Particularly when they can’t trust the local authorities to provide substantive protection
I remember hearing radio dispensationalists in the 70's calling the Common Market (which became the EU) the Beast of the Apocalypse, and they were right!
:) To be fair, I think there was a time in the 70's with the Common Market had 10 members.
Too bad they can't get Jack Chick. He's otherwise engaged.
Chick's little comic books were comedy gold.

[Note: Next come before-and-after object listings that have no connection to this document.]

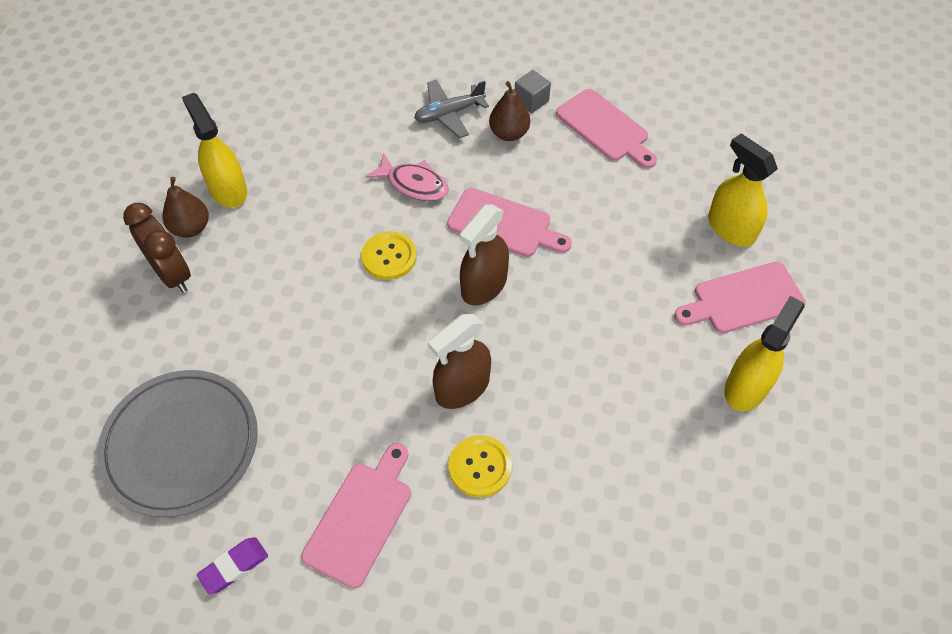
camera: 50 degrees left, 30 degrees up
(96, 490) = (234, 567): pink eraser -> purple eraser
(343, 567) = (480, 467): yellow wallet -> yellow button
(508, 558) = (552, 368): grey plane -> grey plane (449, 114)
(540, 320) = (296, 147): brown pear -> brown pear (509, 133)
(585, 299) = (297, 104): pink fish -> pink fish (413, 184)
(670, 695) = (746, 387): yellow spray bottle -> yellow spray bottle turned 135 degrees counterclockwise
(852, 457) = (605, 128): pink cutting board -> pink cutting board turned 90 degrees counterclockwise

There is no future in Western Europe. None. It is foolish to pretend that there is. If you're any kind of traditionalist of Caucasian descent, your best hope at this point is that Putin really does decide to roll across the continent.

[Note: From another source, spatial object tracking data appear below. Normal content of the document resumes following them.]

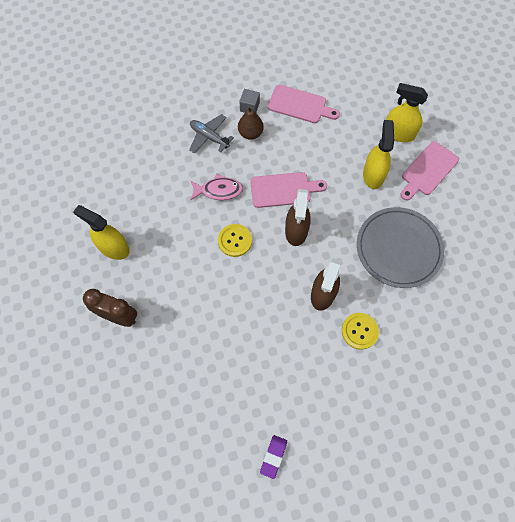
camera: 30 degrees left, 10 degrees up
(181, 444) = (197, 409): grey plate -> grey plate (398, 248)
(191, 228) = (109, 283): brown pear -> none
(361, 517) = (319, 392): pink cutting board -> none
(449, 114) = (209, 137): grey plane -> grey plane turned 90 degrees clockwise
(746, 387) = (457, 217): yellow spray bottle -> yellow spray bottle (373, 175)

There is not hope here in Maryland as well….the Archdiocese has just announced the closing of 61 parishes to make 21. Bankruptcy with the sex scandals and dwindling attendance. We are truly shrinking as believers in Christ.
Were they ever actual believers? We are nowhere close to the kind of mob pressure that Peter experienced to deny Christ.

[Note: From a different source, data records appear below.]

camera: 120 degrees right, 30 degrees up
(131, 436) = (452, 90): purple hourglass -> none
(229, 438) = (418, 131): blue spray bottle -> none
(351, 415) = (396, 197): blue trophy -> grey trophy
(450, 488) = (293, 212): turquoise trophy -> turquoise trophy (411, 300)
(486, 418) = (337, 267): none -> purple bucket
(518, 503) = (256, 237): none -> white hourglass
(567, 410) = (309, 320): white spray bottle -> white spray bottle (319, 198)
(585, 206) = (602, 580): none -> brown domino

That's correct. Peter experienced Christ and his miracles first hand and was still so afraid that he denied knowing Christ (3 times!). It's worrisome to think what most of us will do when facing real persecution. And sadly it's feasible "will do" is more appropriate than "would do".
It's easy to talk tough. Much, much harder to live up to that tough talk when the going gets rough for us, or our loved ones that can still be canceled.
Much of that is due to the fact that the old ethnic communities have moved out to the suburbs, or farther away. When I moved to Baltimore in 2008 there were half a dozen Catholic churches just blocks away from each other on the near east side. I googled this on seeing your comment and I am rather saddened to see that St Vincent de Paul, right by downtown, is going to close. It is one of the older, historical churches, something of a landmark with its federal style architecture, and even when I lived there it was famous (and sometimes infamous) for its charitable work among the homeless.
I read that this morning. Ethnic Baltimore is virtually all gone. Catholic Germans, Poles, Lithuanians, Italians and Irish. Baltimore peaked at 900,000 in 1950. But the ethnics moved out to Baltimore County and northern Anne Arundel in the 50s, 60s and 70s. They pushed further out to Carroll, Howard and Harford Counties in the 80s and 90s. I can't see why the city needs more than the Basilica for symbolic purposes. Baltimore's population today are non-Catholic blacks as a majority with trendy, leftist whites who can't be bothered with religion as the chief minority.
There's still some Italians in Little Italy and some Geeks in Greektown. There is even a small Lithuanian settlement not far from where I lived. But Little Italy is gentrifying as Harbor East becomes the New Downtown, and Greektown is slowly going Hispanic as that demographic spreads out from Highlandtown.
St. Casimir's in Canton is still a robust parish, according to friends who attend.
And how would he do that?
And why would he want to?
Hold the next one in Hungary. (But they would have to watch the border crossings carefully for a while.)
Remember all the proggie commenters on your AmCon blog who after the Summer of Floyd were saying that Antifa was basically a small, uninfluential group of left-wing cosplayers who really had no power to affect anything and that the Right was overreacting to them?
As I recall, "What Antifa?" as Portland was racked night after night after night.
I actually do have a question about these Belgian radicals: Is it the case of Rod (and others) calling them "Antifa" because of similar ranting and tactics to the American far leftists, or have they adopted the name themselves?
European Antifa were the originals, going back decades. The American ones learned their tactics from them. I have no doubt these most recent troublemakers are Antifa.
Thanks for the info
Molly Hemingway did a great deep-dive into the roots of Antifa a few years ago. Should be easy to find.
Iirc there were also administration talkers who mocked the whole idea that it really exists as an organization. Just a general anti-fascist sentiment. I think Biden himself may have said it.
Better go to Antwerp, which has a right-wing mayor.